Step-by-step explanation:

Given:

$\vec{a}$ is a unit vector

So $\vec{a}$ is a magnitude of 1.

⇒ $|\vec{a}| = 1$

We have,

$(\vec{x}+\vec{a}) \cdot (\vec{x}-\vec{a}) = 15$

⇒ $\vec{x}\cdot\vec{x}-\vec{x}\cdot\vec{a}+\vec{a}\cdot\vec{x}-\vec{a}\cdot\vec{a}=15$

⇒ $\vec{x}\cdot\vec{x}-\vec{x}\cdot\vec{a}+\vec{x}\cdot\vec{a}-\vec{a}\cdot\vec{a}=15$      [property, $\vec{x}\cdot\vec{a} = \vec{a}\cdot\vec{x}$ ]
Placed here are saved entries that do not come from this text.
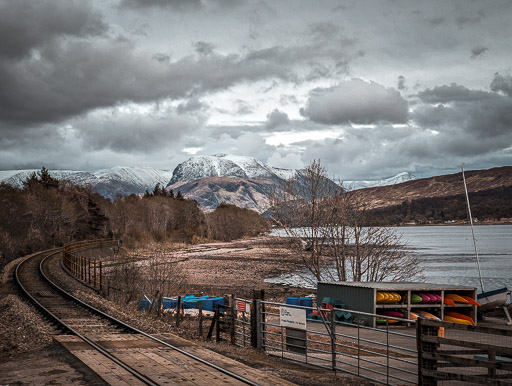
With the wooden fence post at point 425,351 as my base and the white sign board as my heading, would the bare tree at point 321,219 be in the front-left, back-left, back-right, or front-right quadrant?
front-right

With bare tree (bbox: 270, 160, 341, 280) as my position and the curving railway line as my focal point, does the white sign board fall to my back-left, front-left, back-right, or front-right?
front-left

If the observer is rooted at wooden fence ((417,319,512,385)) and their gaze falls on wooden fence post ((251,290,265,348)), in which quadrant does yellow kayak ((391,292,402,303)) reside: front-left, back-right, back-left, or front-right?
front-right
⇒ $\vec{x}\cdot\vec{x}-\vec{a}\cdot\vec{a}=15$  

⇒ $|\vec{x}|^2- |\vec{a}|^2=15$           [property,  $\vec{x}\cdot\vec{x} =|\vec{x}|^2$ ]

⇒ $|\vec{x}|^2- (1)^2=15$      [given $|\vec{a}| = 1$]

⇒ $|\vec{x}|^2- 1=15$

⇒ $|\vec{x}|^2=15+1$

⇒ $|\vec{x}|^2=16$

⇒ $|\vec{x}|=\pm\sqrt{16}$

⇒ $|\vec{x}|=\pm4$

We know that magnitude is not negative,

Therefore, $|\vec{x}|=4$